At issue in Bradburn was the North Central Regional Library District’s (NCRL) implementation of a widely used web filtering service, which used protected algorithms and actual human review to sort web sites into categories based upon predominant content. The filter system was installed at each of the NCRL’s 28 branches and worked to block several categories of content. Beyond the blocked categories, NCRL also blocked Image Search, Video Search, and Spam classifications, certain specific image search Web sites, and the “personals” section of craigslist.org. NCRL also initially blocked, but subsequently unblocked, access to youtube.com, myspace.com, and craigslist.org (except for the “personals” section).

Specifically at issue in Bradburn was the NCRL’s Internet policy, which stated that the libraries’ Internet filters would not be disabled at the request of an adult patron. Meaning, if desired material was blocked under the Internet policy, it would not be unblocked upon request. However, the policy did allow for erroneously blocked material to be unblocked upon request.

The Plaintiffs in Bradburn—Sarah Bradburn, Pearl Cherrington, and Charles Heinlen—were patrons of NCRL who claimed that their Internet access to certain Web sites had been blocked by NCRL’s filter. The plaintiffs challenged the filtering policy’s constitutionality and, in particular, NCRL’s decision that it would not disable the filter at the request of an adult.

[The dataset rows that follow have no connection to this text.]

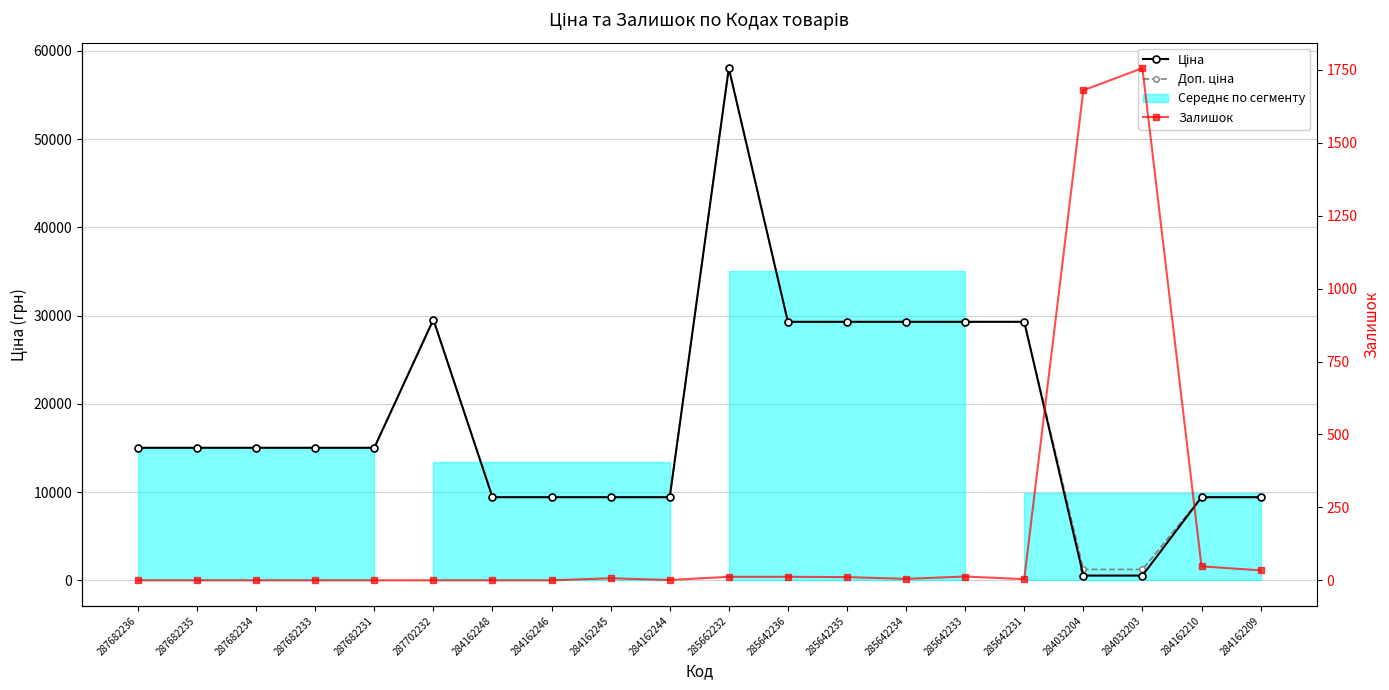

Reading left to right, extract all data points from this chart.

Ціна: 15019.2	15019.2	15019.2	15019.2	15019.2	29548.9	9416.9	9416.9	9416.9	9416.9	58037.0	29294.9	29294.9	29294.9	29294.9	29294.9	535.4	535.4	9416.9	9416.9
Доп. ціна: 15019.2	15019.2	15019.2	15019.2	15019.2	29548.9	9416.9	9416.9	9416.9	9416.9	58037.0	29294.9	29294.9	29294.9	29294.9	29294.9	1227.2	1227.2	9416.9	9416.9
Залишок: 0.0	0.0	0.0	0.0	0.0	0.0	0.0	0.0	7.0	1.0	12.0	12.0	11.0	5.0	13.0	4.0	1680.0	1756.0	48.0	34.0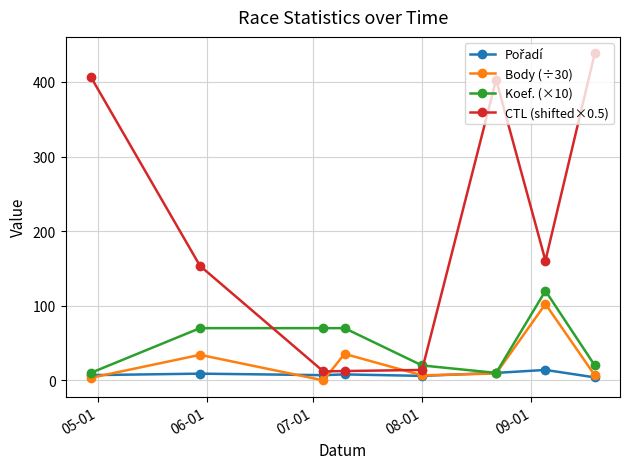

What is the maximum value shown in the chart?

438.5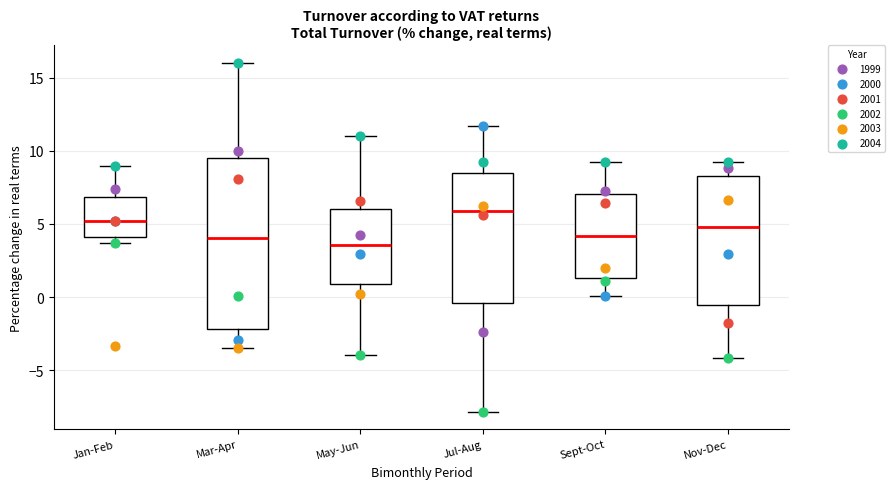

Where is the lower edge of the box for Nov-Dec on the y-axis? The values are not printed on the chart, so give them approximately, as read against the axis.

-0.5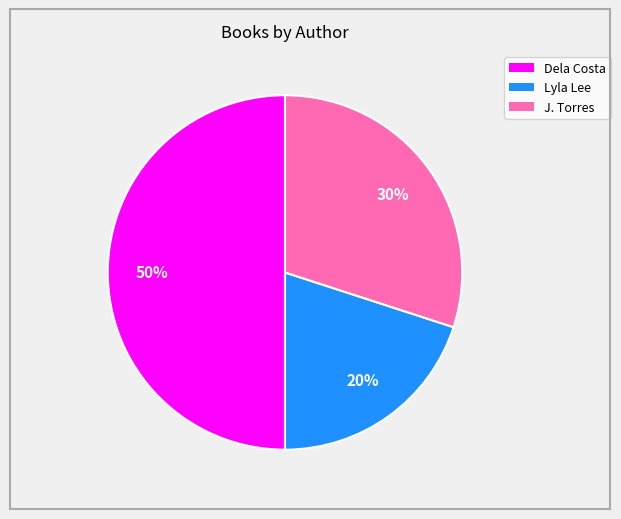

How many slices are in this pie chart?

3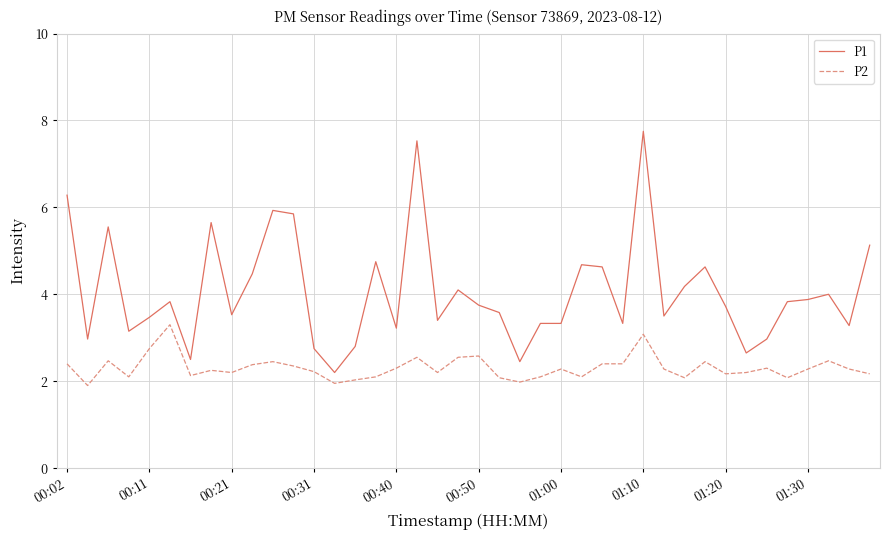

What is the difference between the maximum and minimum values in the P2 series?

1.4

Ultimately, the Washington Supreme Court found for the libraries and held that a public library has historically enjoyed broad discretion to select materials to add to its collection of printed materials for its patrons’ use. Accordingly, the Court held that a public library has broad discretion to choose what materials, from millions of Internet sites, it will add to its “collection.” Public libraries have never been required to include all constitutionally protected speech in their collections and have traditionally had the authority to, for example, legitimately decline to include adult-oriented material such as pornography. In light of this history, the Court found that libraries may exercise this same discretion with respect to Internet materials.

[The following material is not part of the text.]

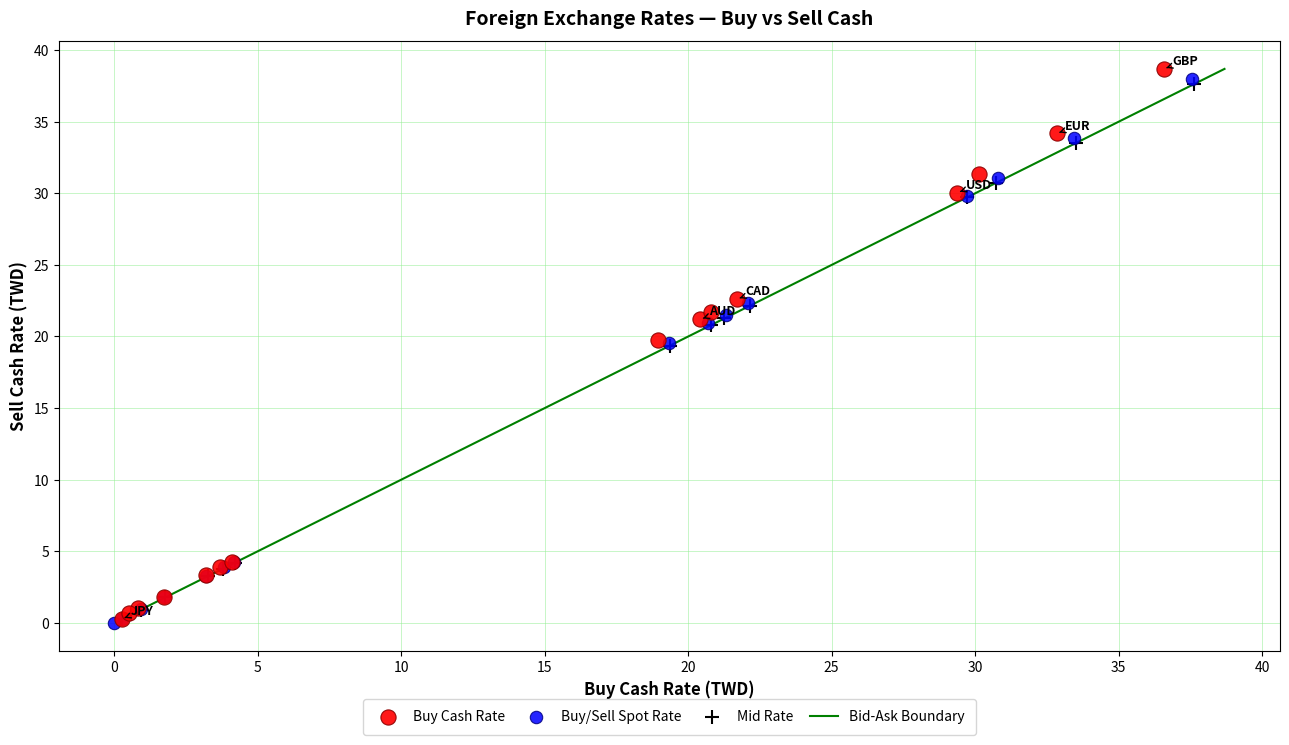

Which series has the largest Y range (max minus min)?

Buy Cash Rate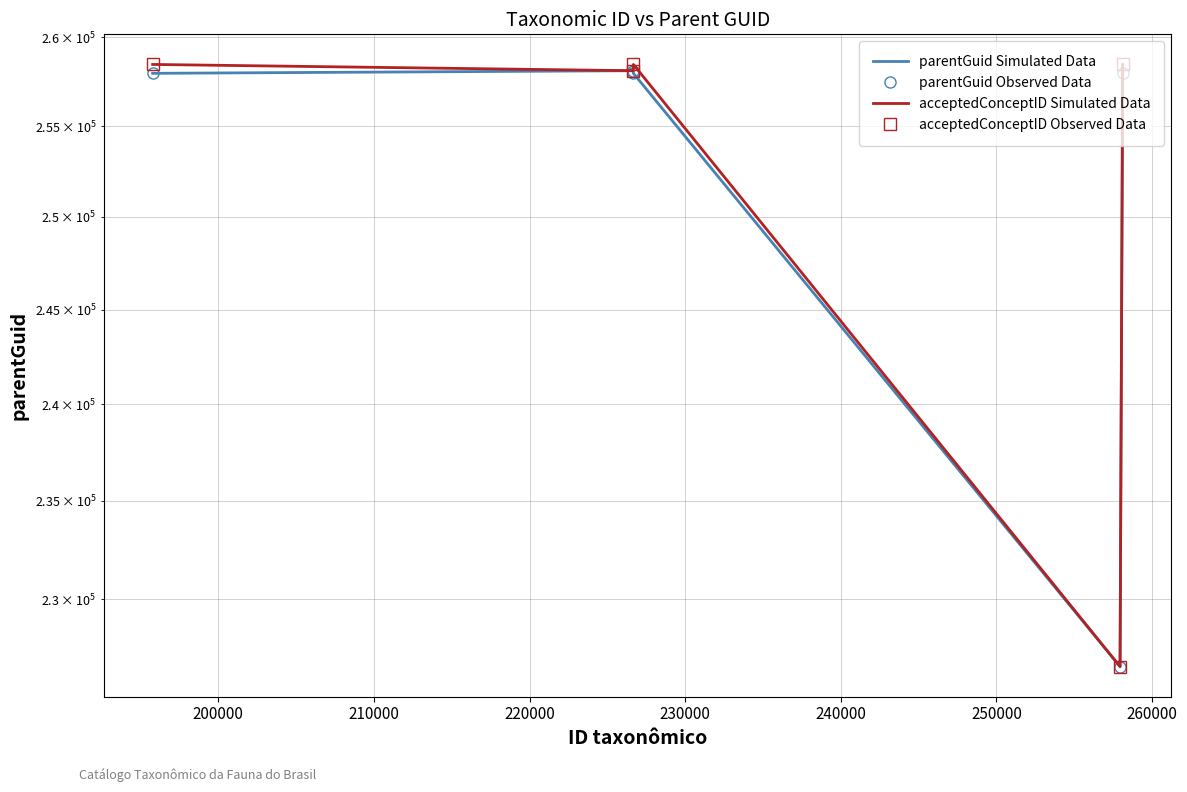

Which series has the largest total across all categories?

acceptedConceptID Simulated Data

Despite the discretion recognized by Bradburn, the public libraries in Seattle have not exercised their discretion to filter the Internet content viewed by patrons.  Instead, Seattle libraries have implemented policies more aligned with the American Library Association’s Library Bill of Rights, which provides: “Libraries should challenge censorship in the fulfillment of their responsibility to provide information and enlightenment.”

While there is a clear answer to whether libraries can filter Internet content, the question of whether they should is far from resolved.